### Task instructions
Show all lines from the records below in which the string "legit" is present.

### Records for this exercise
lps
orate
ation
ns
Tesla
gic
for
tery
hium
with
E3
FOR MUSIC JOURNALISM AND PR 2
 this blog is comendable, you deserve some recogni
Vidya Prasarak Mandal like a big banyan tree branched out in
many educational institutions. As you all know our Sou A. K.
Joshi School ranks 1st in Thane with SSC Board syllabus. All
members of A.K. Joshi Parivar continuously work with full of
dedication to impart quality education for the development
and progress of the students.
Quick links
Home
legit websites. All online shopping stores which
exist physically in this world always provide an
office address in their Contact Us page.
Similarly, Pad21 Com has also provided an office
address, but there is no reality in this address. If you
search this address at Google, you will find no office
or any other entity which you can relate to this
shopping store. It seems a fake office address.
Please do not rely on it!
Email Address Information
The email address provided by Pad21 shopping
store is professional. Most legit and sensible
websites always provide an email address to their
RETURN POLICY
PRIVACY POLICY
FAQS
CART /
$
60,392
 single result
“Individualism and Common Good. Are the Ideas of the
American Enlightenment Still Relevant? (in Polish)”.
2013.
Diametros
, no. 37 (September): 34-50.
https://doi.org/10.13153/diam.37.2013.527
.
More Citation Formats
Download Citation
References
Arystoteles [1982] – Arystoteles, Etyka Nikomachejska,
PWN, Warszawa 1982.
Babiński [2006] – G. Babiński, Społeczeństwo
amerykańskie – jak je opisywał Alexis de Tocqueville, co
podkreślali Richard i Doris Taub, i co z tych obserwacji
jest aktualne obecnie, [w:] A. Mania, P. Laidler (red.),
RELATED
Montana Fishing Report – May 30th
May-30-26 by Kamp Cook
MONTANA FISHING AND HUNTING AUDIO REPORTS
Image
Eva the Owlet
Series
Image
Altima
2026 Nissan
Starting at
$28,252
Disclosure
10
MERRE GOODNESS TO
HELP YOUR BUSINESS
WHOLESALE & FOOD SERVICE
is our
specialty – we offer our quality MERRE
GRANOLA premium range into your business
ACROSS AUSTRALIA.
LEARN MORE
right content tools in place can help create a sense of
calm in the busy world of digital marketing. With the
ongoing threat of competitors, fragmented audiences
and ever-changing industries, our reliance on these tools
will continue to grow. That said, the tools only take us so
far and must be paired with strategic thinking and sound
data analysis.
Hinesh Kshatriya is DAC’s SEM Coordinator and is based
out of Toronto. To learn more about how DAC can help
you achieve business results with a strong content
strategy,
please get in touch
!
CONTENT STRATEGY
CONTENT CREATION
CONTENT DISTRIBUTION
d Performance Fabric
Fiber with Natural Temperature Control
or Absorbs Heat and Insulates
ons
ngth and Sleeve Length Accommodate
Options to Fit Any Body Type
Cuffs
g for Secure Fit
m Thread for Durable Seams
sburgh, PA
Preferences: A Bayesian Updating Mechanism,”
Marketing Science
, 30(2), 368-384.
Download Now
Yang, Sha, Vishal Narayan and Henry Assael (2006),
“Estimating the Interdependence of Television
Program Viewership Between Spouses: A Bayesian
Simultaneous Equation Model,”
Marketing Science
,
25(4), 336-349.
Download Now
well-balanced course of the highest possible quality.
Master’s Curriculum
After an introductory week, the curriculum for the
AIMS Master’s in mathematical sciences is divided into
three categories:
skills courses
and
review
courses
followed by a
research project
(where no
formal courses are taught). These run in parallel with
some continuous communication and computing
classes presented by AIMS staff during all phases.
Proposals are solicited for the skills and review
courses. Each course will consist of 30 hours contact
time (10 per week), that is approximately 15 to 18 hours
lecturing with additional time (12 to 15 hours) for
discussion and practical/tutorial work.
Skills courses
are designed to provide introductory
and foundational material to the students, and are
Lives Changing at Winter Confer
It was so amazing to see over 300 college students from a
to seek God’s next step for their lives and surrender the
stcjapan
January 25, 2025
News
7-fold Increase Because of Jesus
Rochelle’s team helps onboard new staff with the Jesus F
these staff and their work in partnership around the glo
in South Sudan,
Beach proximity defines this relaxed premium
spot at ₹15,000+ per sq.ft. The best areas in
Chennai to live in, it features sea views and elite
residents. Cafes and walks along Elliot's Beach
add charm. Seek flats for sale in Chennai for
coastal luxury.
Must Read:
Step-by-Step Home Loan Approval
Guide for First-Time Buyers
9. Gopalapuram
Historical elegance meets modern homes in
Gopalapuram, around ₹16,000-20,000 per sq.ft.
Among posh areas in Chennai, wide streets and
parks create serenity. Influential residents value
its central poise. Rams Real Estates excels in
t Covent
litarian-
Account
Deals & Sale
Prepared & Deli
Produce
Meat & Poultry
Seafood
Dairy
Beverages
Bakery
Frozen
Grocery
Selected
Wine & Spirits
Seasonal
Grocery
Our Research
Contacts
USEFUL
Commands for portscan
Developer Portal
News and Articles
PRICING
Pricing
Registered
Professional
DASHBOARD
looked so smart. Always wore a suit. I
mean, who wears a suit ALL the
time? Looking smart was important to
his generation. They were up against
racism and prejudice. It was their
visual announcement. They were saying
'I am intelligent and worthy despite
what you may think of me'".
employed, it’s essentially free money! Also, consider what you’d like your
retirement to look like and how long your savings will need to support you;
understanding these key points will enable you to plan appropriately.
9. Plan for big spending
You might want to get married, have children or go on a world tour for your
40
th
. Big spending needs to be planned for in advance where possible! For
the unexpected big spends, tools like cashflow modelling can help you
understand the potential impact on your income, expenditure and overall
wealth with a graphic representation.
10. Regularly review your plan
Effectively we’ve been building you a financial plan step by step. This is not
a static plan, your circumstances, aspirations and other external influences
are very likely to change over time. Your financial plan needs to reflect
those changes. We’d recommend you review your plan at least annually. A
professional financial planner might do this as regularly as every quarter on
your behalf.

### Result of this exercise
legit websites. All online shopping stores which
store is professional. Most legit and sensible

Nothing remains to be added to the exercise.